Gaetan Lion, Quantitative research at a large financial service company PCA is not easy. You probably have to look at different sources and even accept that unless you are a professional mathematician you may not understand the whole thing. I don't. But, I understand it reasonably well enough to interpret its results when I actually restudy the material. The very basic essence of PCA, however, is not so complicated. PCA creates principal components that represent combinations of your independent variables. And, it does so in such a fashion so that such principal components are perpendicular to each other on a scatter plot. Thus, those principal components are not correlated at all. This is how it eliminates multicollinearity between independent variables.Let's say you attempt to model auto sales nationwide. And, you have 15 independent variables that are of either a macroeconomic, demographic, and auto industry nature. Many of them are correlated. So, a multivariate model would suffer from multicollinearity. PCA essentially reduces those 15 variables into three principal components that are orthogonal to each (zero correlation).

In terms of precise calculation of the coordinates on each of those independent variables, I refer you to this book:

http://www.amazon.com/Principal-Components-Analysis-Quantitative-Applications/dp/0803931042/ref=sr_1_3?ie=UTF8&s=books&qid=1271956552&sr=1-3

that I actually studied at one point and reviewed. Also, the Wikipedia entry seemed pretty detailed and informative.

d p, service Yes Guy,Now you're exactly on the point.I need to understand the co-ordinates derived using PCA.I know the applications of it in further analysis but fail to get this basic understanding of how the co-ordinates are obtained.Have searched lot many pages on internet but in vain.Have attended Strang's lessons on linear algebra.But he gets lost towards the end.So unable to get it.Kindly help me out in explaining how to get co-ordinates using PCA.Gaetan Lion, Quantitative research at a large financial service company Part of your question is simple and part is tricky. You can see that on slide 9, the Eigenvalue for the dimension F1 is equal to the sum of the Row Mass x Coordinate^2. So, the first row for the 16-24 year old equals: 15.3% times 0.718^2 = 0.079. You do that for all the age groups. You sum those up. And, you get the 0.095 Eigenvalue for the dimension F1.To fully flesh out your question, we next should explain how PCA calculates the coordinates of F1 (its first principal component). This is pretty challenging. It deals with rotation of the X and Y axis by about 45 degrees in such a manner that the first principal component (F1) explains a majority of the variance between Y the dependent variable and one or more independent variables. By doing so, PCA is the best method to deal with and eliminate multicolinearity between independent variables.

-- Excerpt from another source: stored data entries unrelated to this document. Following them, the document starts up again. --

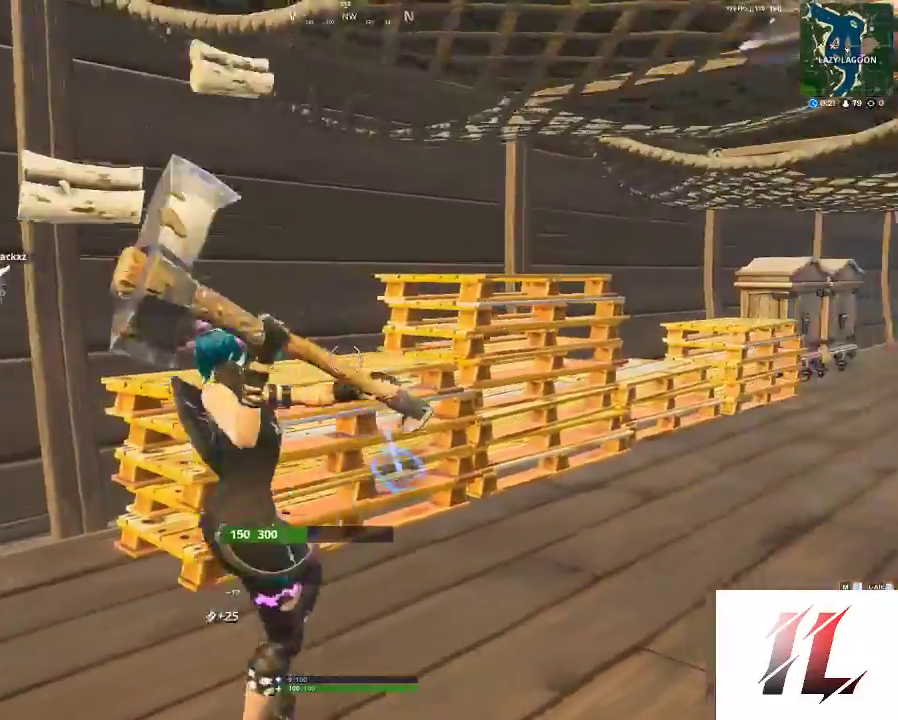
{"keys": ["a"], "mouse": ["left"], "events": [[33, "d", "down"], [33, "s", "up"], [233, "w", "down"], [267, "d", "up"], [333, "a", "down"], [367, "w", "up"]]}
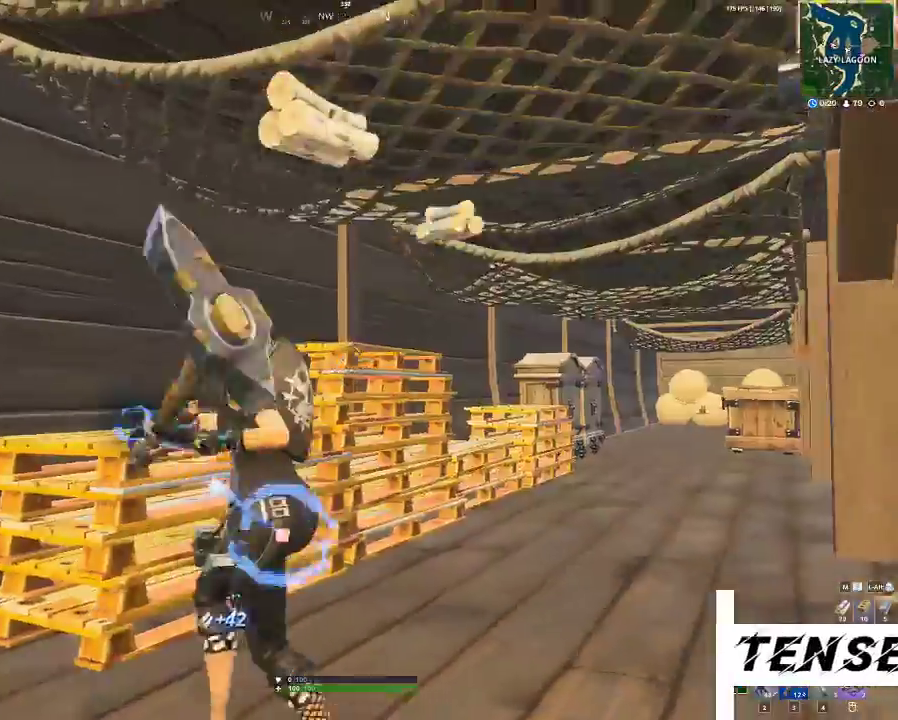
{"keys": ["a"], "mouse": ["left"], "events": [[67, "a", "up"], [67, "d", "down"], [100, "w", "down"], [467, "a", "down"], [467, "d", "up"], [467, "w", "up"]]}
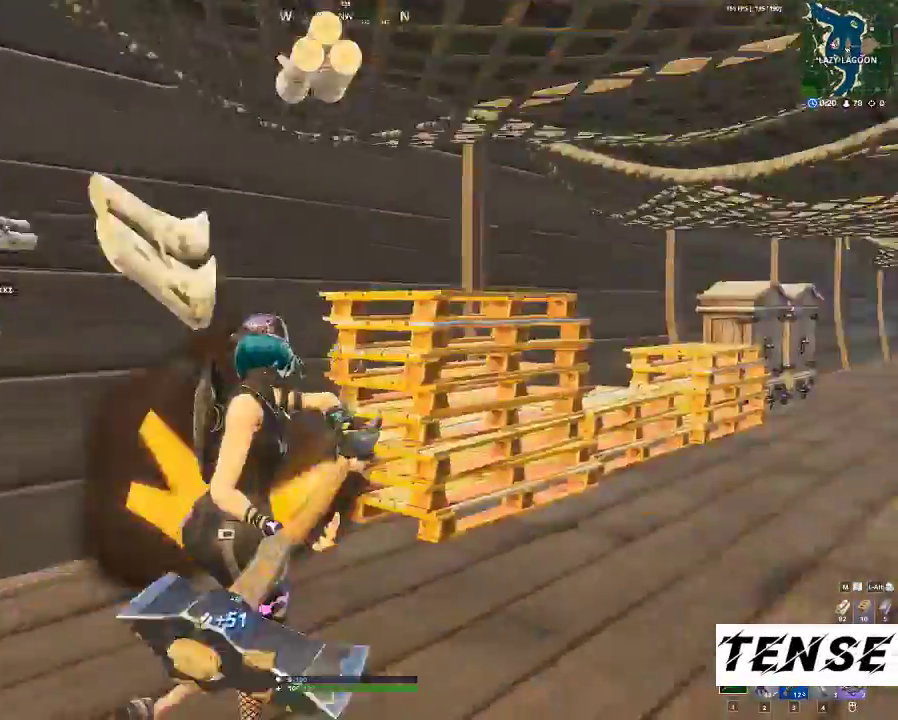
{"keys": ["a", "w"], "mouse": ["left"], "events": [[133, "w", "down"], [200, "a", "up"], [333, "d", "down"], [500, "a", "down"], [500, "d", "up"]]}
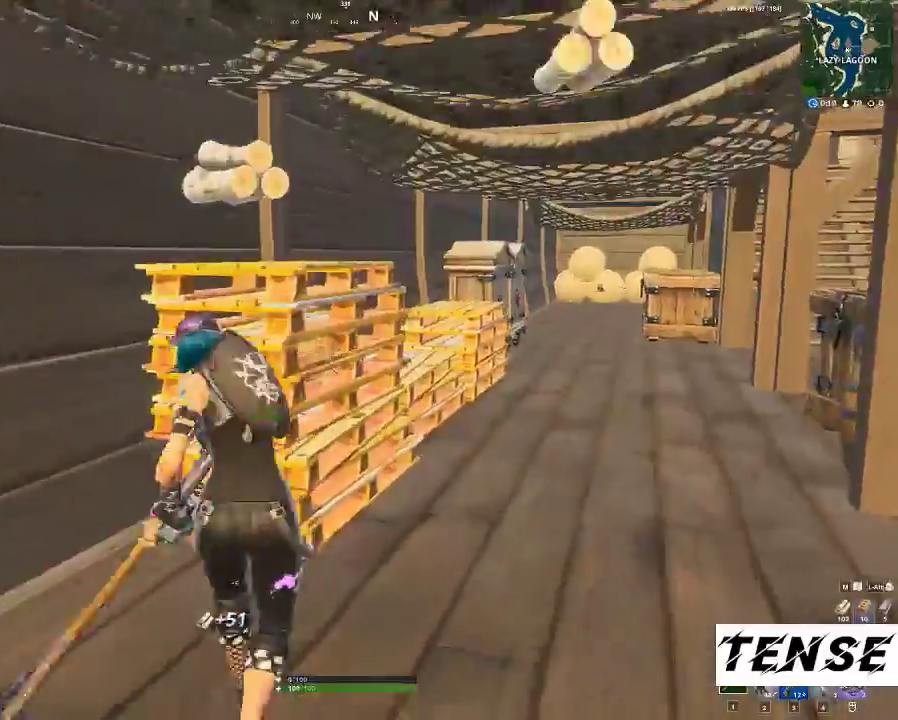
{"keys": ["d", "w"], "mouse": ["left"], "events": [[33, "w", "up"], [167, "s", "down"], [233, "a", "up"], [300, "d", "down"], [300, "s", "up"], [500, "w", "down"]]}
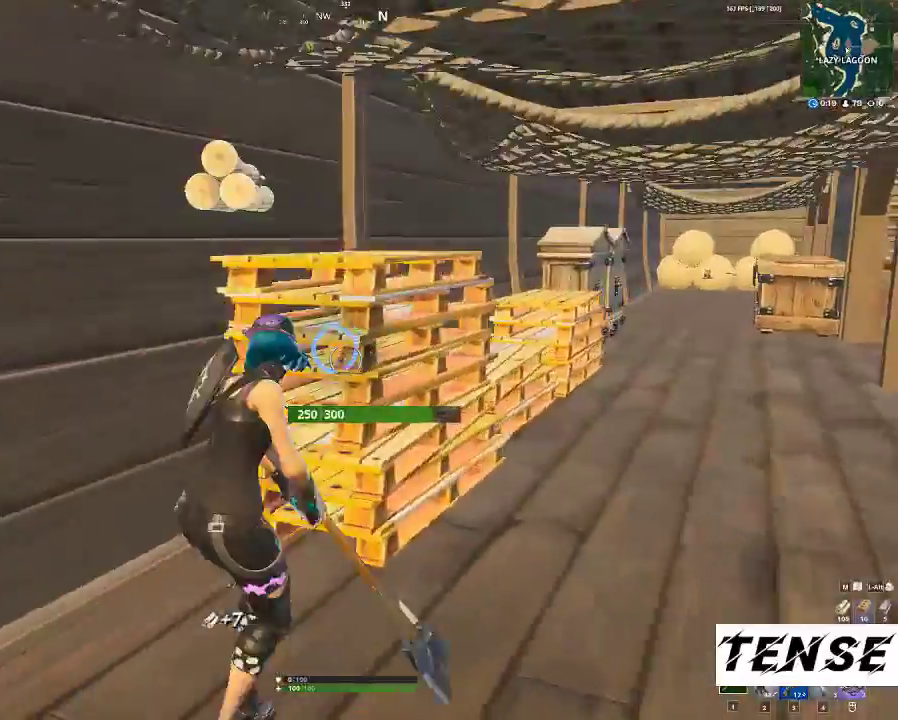
{"keys": ["a", "w"], "mouse": ["left"], "events": [[67, "d", "up"], [100, "a", "down"], [100, "w", "up"], [233, "a", "up"], [233, "d", "down"], [433, "w", "down"], [467, "d", "up"], [500, "a", "down"]]}
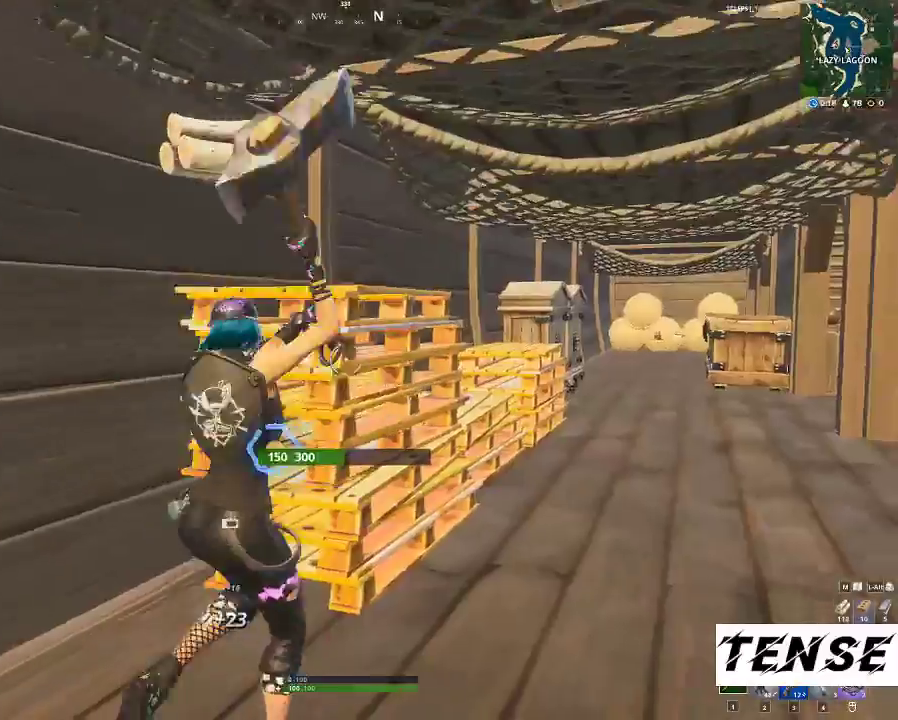
{"keys": ["a", "w"], "mouse": ["left"], "events": [[67, "w", "up"], [200, "s", "down"], [267, "a", "up"], [267, "d", "down"], [300, "s", "up"], [400, "w", "down"], [467, "a", "down"], [467, "d", "up"]]}
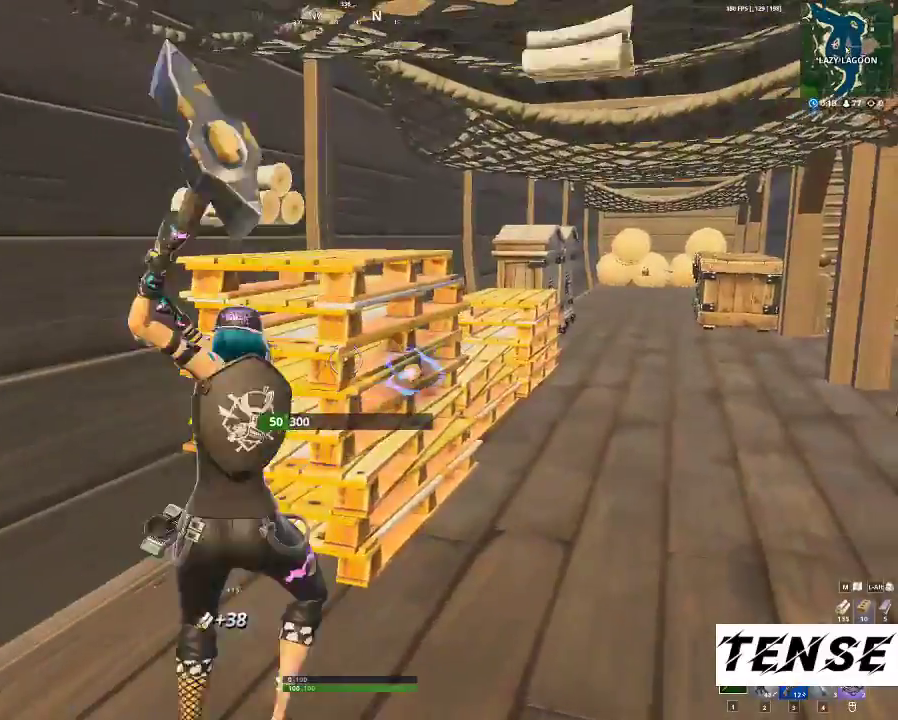
{"keys": ["w"], "mouse": ["left"], "events": [[100, "w", "up"], [267, "a", "up"], [267, "d", "down"], [400, "w", "down"], [500, "d", "up"]]}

PCA is not something one (me anyway) can clearly explain in a couple of paragraphs. For further understanding, I recommend you study materials on the subject at Wikipedia, Slideshare.net, Google knols, and other similar places. With much studying grasping the basics of PCA is not that difficult. But, given its counterintuitive nature (the principal components are often unexplainable combination of the X variables) it is not so often used outside fairly intensive quantitative circles. Unfortunately, PCA is the key engine for a lot of good stuff including Correspondence Analysis, Factor Analysis, Discriminant Analysis, and is also valuable as a stand alone method.

You may have heard of the Michael Mann's hockey stick controversy (Global Warming). It was solely a PCA application. Essentially, Steve McIntyre, a mathematician, uncovered that Michael Mann had overweighed certain tree ring data as proxy for temperature changes to generate principal components that in turn would generate the hockey stick pick up in temperature during the second half of the 20th century. When McIntyre corrected this overweighting, the long term trend in temperature returned to random and the hockey stick pattern disappeared. That's a dramatic example that suggests understanding PCA is a critical part of modern critical thinking.